Financial calendar (after market):
January 30, 2019
FY 2019 Gross margin
END
About Artefact I artefact.com
Created from the merger of the startup Artefact founded in Paris in 2015 and the media agency NETBOOSTER founded in 1998, Artefact has emerged in 4 years as a leading player in Data et Artificial Intelligence (AI). Listed on Euronext Growth Paris Stock Exchange and operating in 19 countries on 4 continents with close to 1,000 employees, Artefact is a data native company provides four complementary offers - Data Consulting, Digital Marketing Expertise, Technology Deployment (AI and Big Data) and Creative Studio - to more than 600 customers including many world leaders.

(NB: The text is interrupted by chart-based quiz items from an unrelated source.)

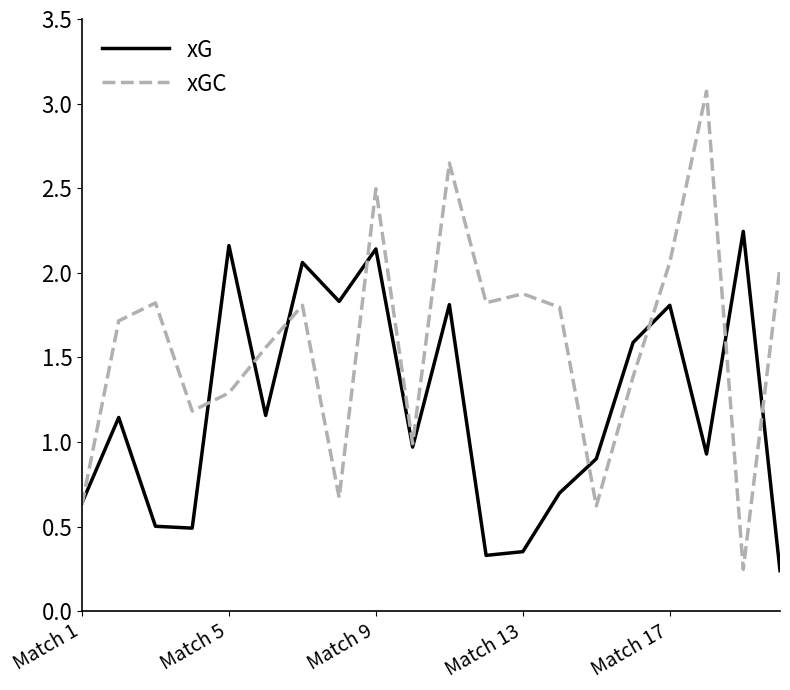

List the series in order of their peak value, highest first.

xGC, xG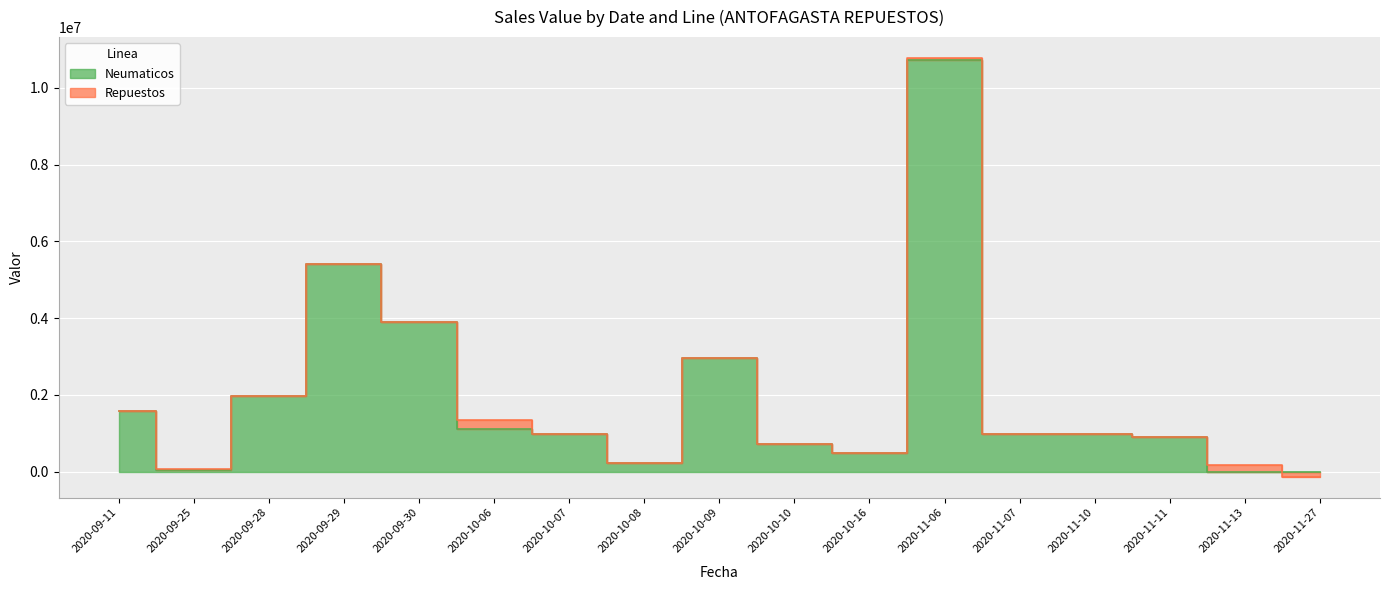

Is it true that the value at 2020-11-10 is 980728?

True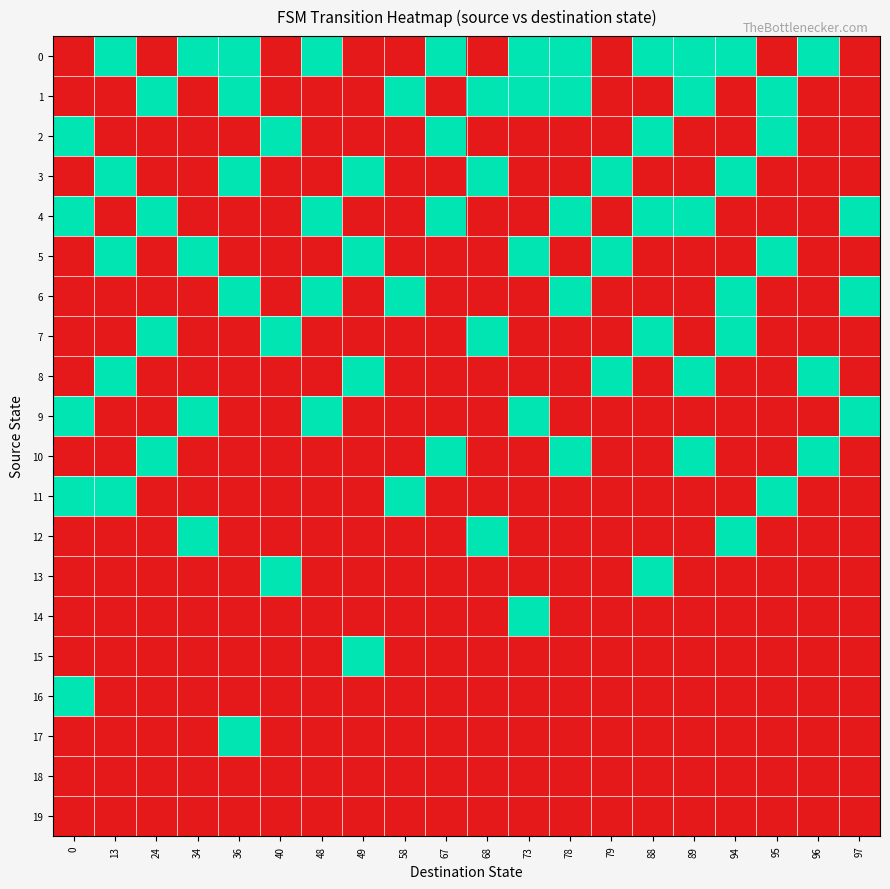

List the series in order of their peak value, highest first.

0, 1, 2, 3, 4, 5, 6, 7, 8, 9, 10, 11, 12, 13, 14, 15, 16, 17, 18, 19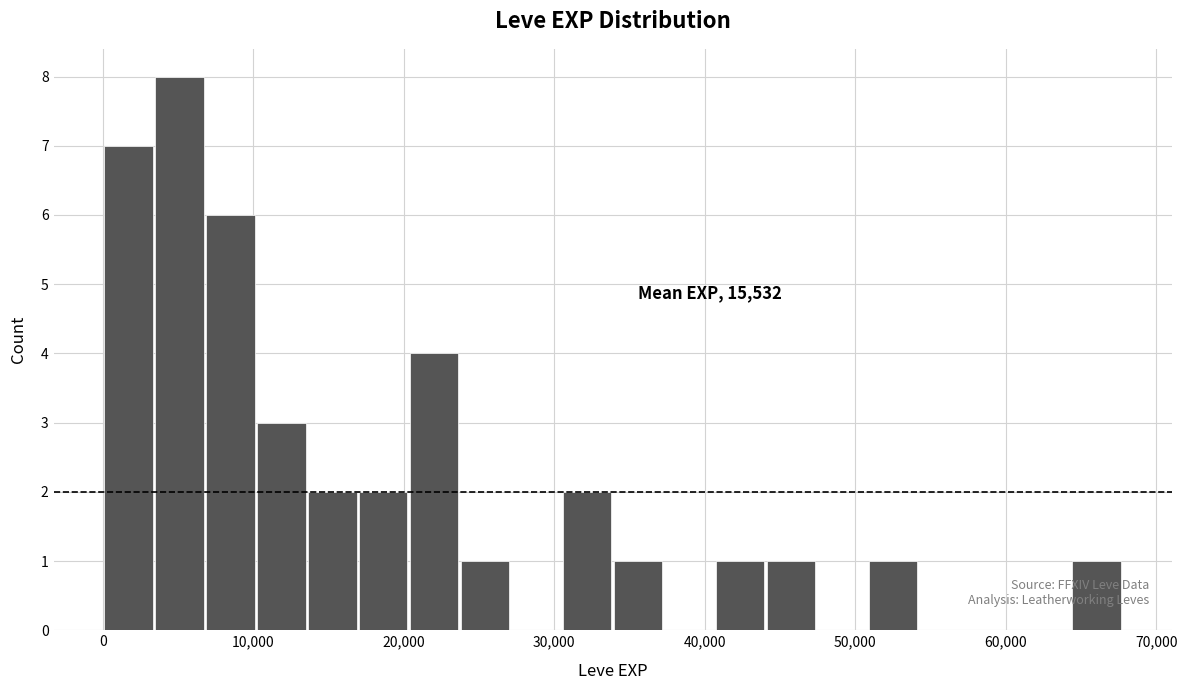

Read against the x-axis, roughly where is the centre of the tallest bar?

5000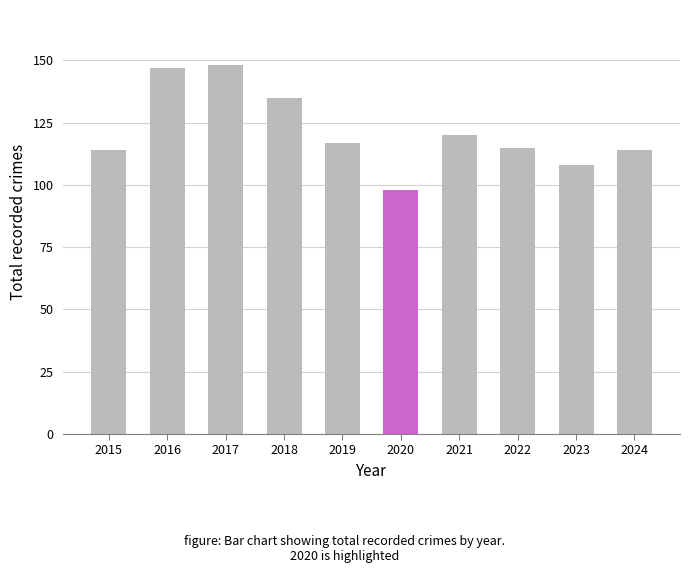

At which label is the value closest to 123?

2021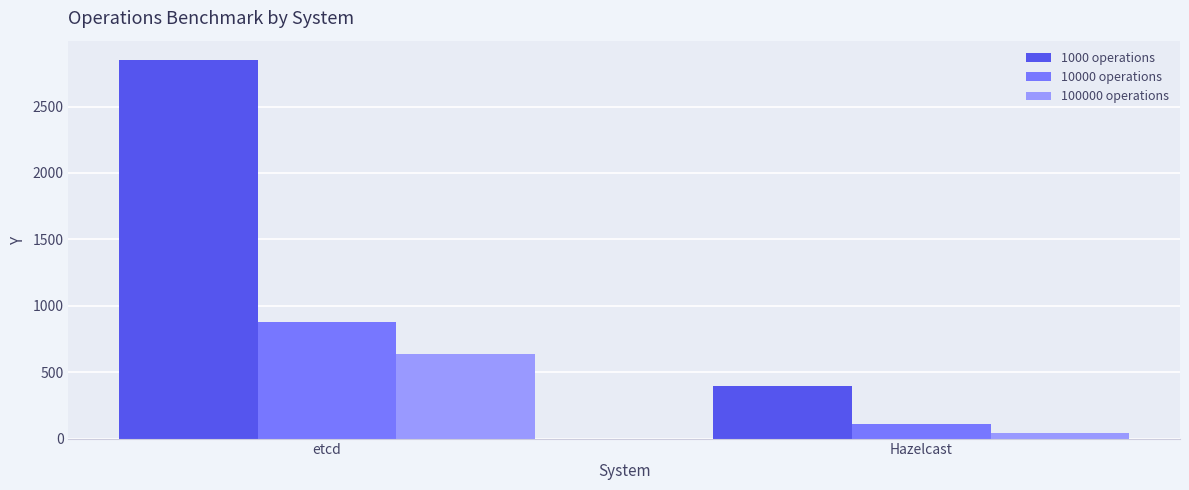

Which series has the largest range (max minus min)?

1000 operations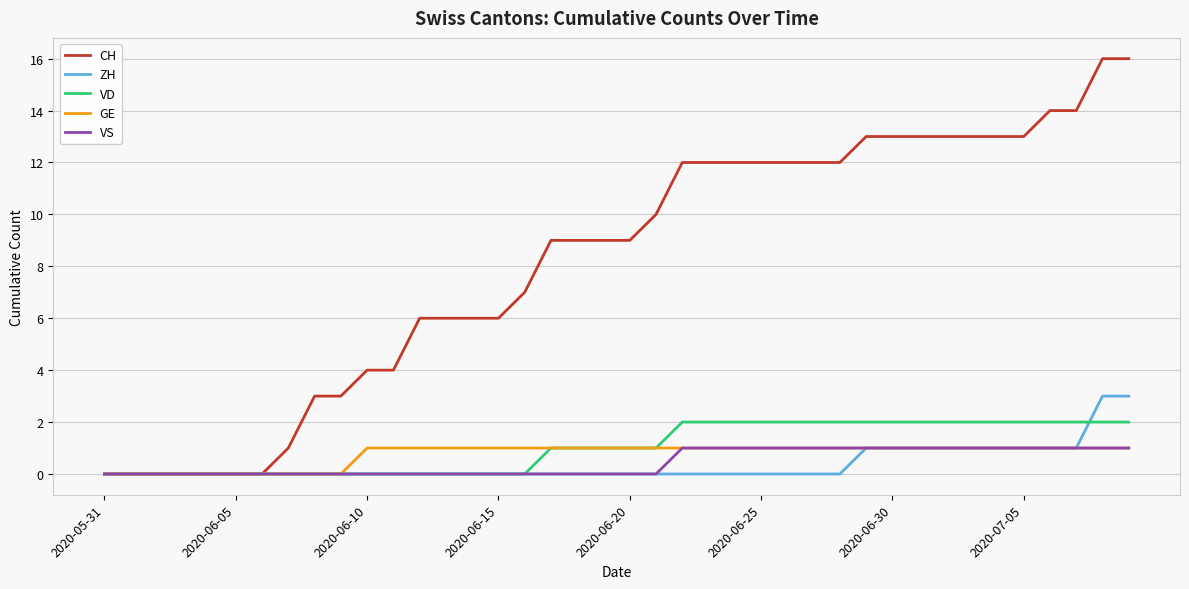

Which series has the largest range (max minus min)?

CH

Artefact has created in January 2019 its own AI R&D center and has been serving international groups in creating their own AI Lab.
For more information: | |
Financial Communications | Press Contact |
ARTEFACT Benjamin HARTMANN Tel. 00 33 (0)1 40 40 27 00 investor-relations@artefact.com | ACTIFIN Stéphane Ruiz / Victoire Demeestere Tel. 00 33 (0)1 56 88 11 11 vdemeestere@actifin.fr |
1 Proforma Q1 2018 data only includes one month of contributions (for January 2018) from the affiliate marketing business in Denmark, Norway and Finland, which was sold at end-January 2019, to ensure perfect comparability between the two periods.
2 EBITDAr: EBITDA restated for the IFRS 2 impact of free share awards and issuance of preference shares, as well as the IFRS 3R impact associated with remuneration for post-combination services and that of IFRS 16 relating to adjustment for lease payments. The Company decided to present restated EBITDA to better reflect its operating performance, independently from its policy for attracting and retaining talent and the acquisition terms and conditions set out in its acquisitions growth policy.
3 Proforma Q3 2018 data factors in the disposal of the affiliate marketing business in Denmark, Norway and Finland at end-January 2019, to ensure perfect comparability between the two periods.